Member of Parliament for Bogra-3
- In office 15 February 1996 – 12 June 1996
- Preceded by: Abdul Majid Talukdar
- Succeeded by: Abdul Majid Talukdar

Personal details
- Born: 8 January 1940 Rajshahi, Bengal, British India
- Died: 10 April 2019 (aged 79) Dhaka, Bangladesh
- Party: Bangladesh Nationalist Party

Military service
- Allegiance: Pakistan (before 1973); Bangladesh;
- Branch/service: Pakistan Army; Bangladesh Army;
- Years of service: 1963 – 1995
- Rank: Major General
- Unit: Corps of Electrical Mechanical Engineers
- Commands: Commandant of 902nd Central Workshop; Military Secretary to President; Chairman of Bangladesh Rural Electrification Board; Quartermaster general at Army Headquarters;
- Battles/wars: Indo-Pakistani war of 1965

= Golam Mawla =

Bangladeshi politician (1940–2019)

Golam Mawla (8 January 1940 – 10 April 2019) was a Bangladeshi two star military officer and politician who was a member of parliament elected from the Bogra-3 constituency in February 1996.
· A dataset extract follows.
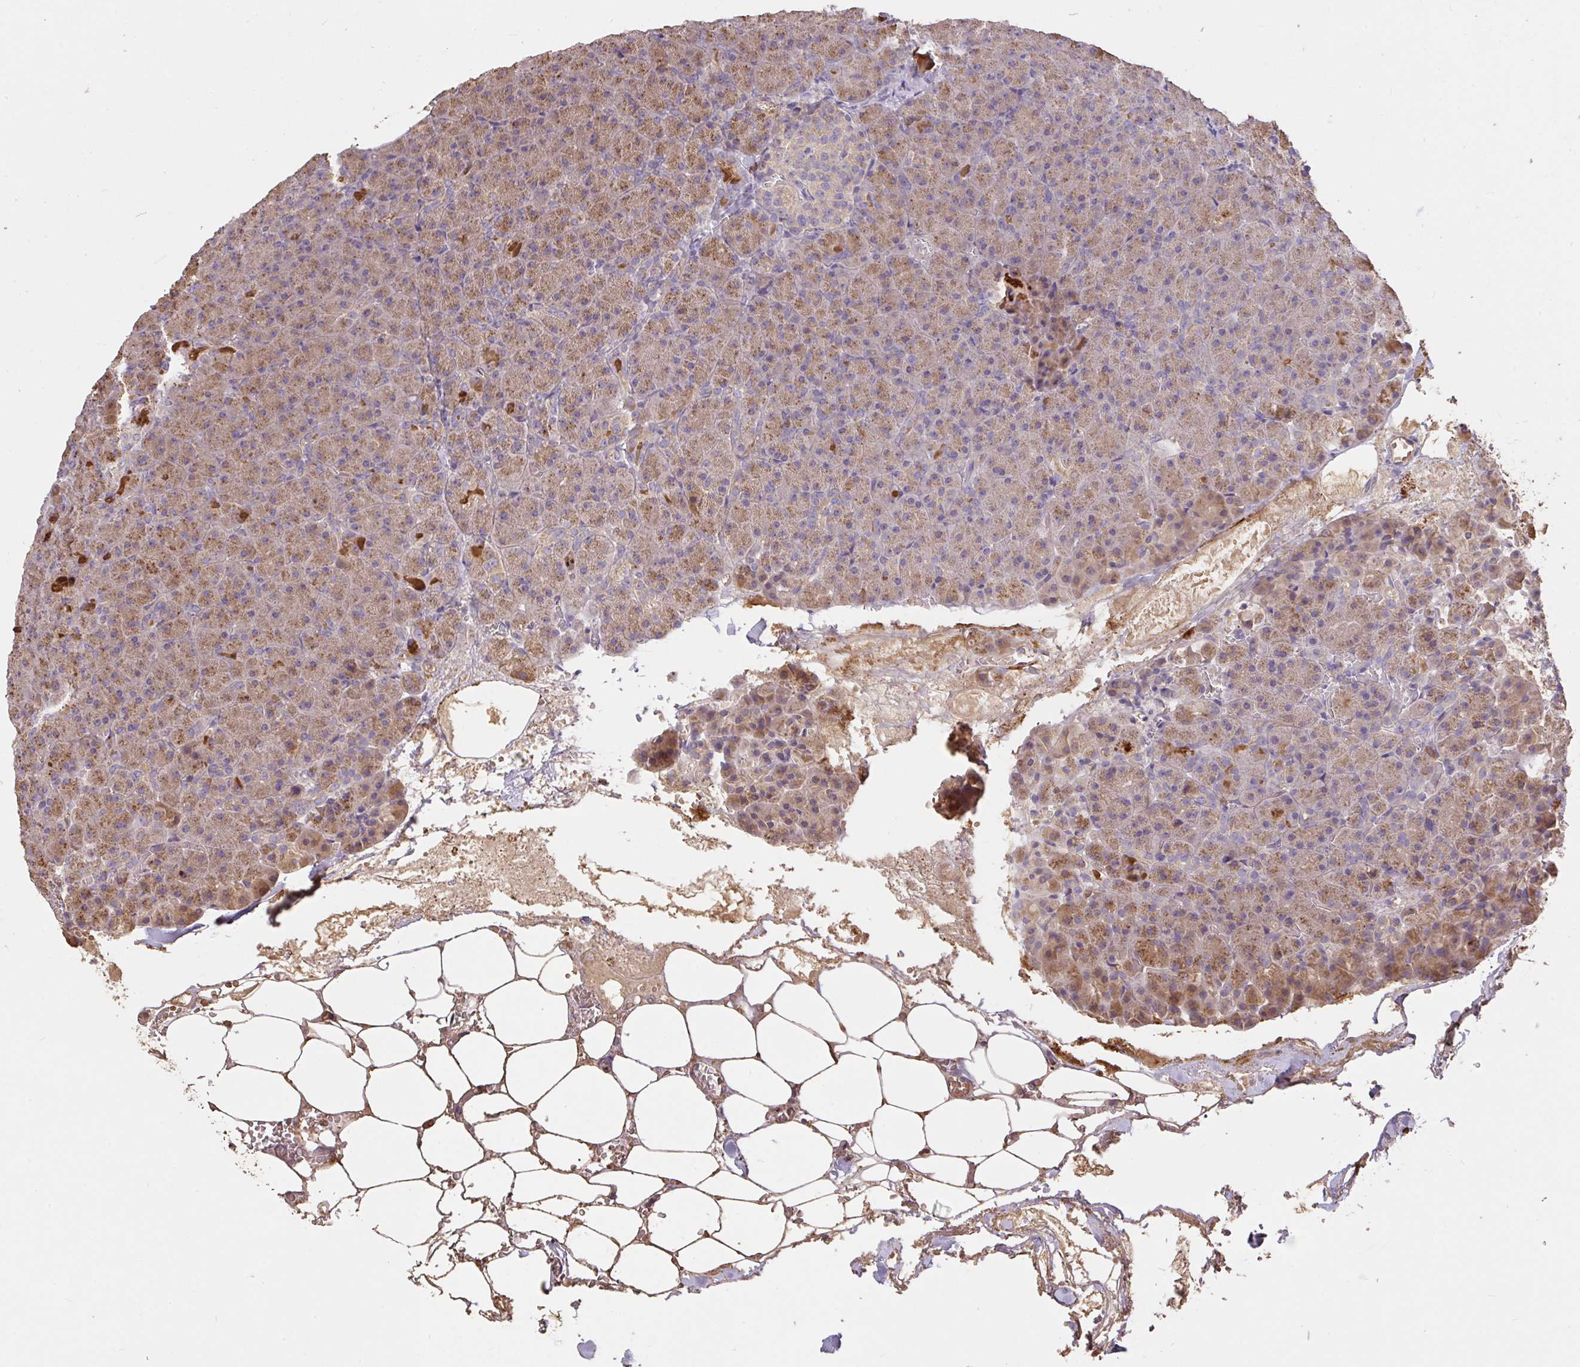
{"staining": {"intensity": "moderate", "quantity": ">75%", "location": "cytoplasmic/membranous"}, "tissue": "pancreas", "cell_type": "Exocrine glandular cells", "image_type": "normal", "snomed": [{"axis": "morphology", "description": "Normal tissue, NOS"}, {"axis": "topography", "description": "Pancreas"}], "caption": "This is an image of immunohistochemistry (IHC) staining of normal pancreas, which shows moderate expression in the cytoplasmic/membranous of exocrine glandular cells.", "gene": "FCER1A", "patient": {"sex": "female", "age": 74}}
==Early life and education==
Mawla was born on 8 January 1940, in Rajshahi. He was the younger brother of former Justice Mohammad Gholam Rabbani. He obtained his B.Sc. in Electrical Engineering from the University of Engineering and Technology, Lahore, in the then West Pakistan.

== Career ==
===Military career===
Mawla enlisted in the Pakistan Military Academy in 1961 through the Electrical and Mechanical program and was commissioned in 1963 at the Corps of Electrical Mechanical Engineers. His initial parent unit was the 52nd EME Battalion, stationed at the then Quetta Cantonment, West Pakistan. At the eve of the Bangladesh Liberation War, he was promoted to the rank of major and was posted in Dacca Cantonment of then East Pakistan as the officer in charge of the 149th Infantry Workshop, but after the crackdown, he was sent to Saudi Arabia for training. On 13 December 1971, he was sent back to Pakistan and detained in Karachi Cantonment. He was repatriated to the Bangladesh Army in 1973. Mawla was then promoted to lieutenant colonel and served as the defence attaché at the embassy of Bangladesh in Saudi Arabia and then at the embassy of Bangladesh for Hong Kong as colonel. In 1989, Mawla was upgraded to the rank of brigadier general and appointed as the chairman of the Bangladesh Rural Electrification Board, which he tenured until 1991. He was later promoted to major general and designated as quartermaster general at Army Headquarters. On 9 September 1993, he was appointed as the military secretary to the president. He went on leave per retirement on 7 January 1995 while serving as the military secretary to the president.

===Political career===
Mawla was elected to parliament from Bogra-3 as a Bangladesh Nationalist Party candidate in the February 1996 Bangladeshi general election.

==Death==
Mawla died on 10 April 2019, aged 79, at the Combined Military Hospital in Dhaka.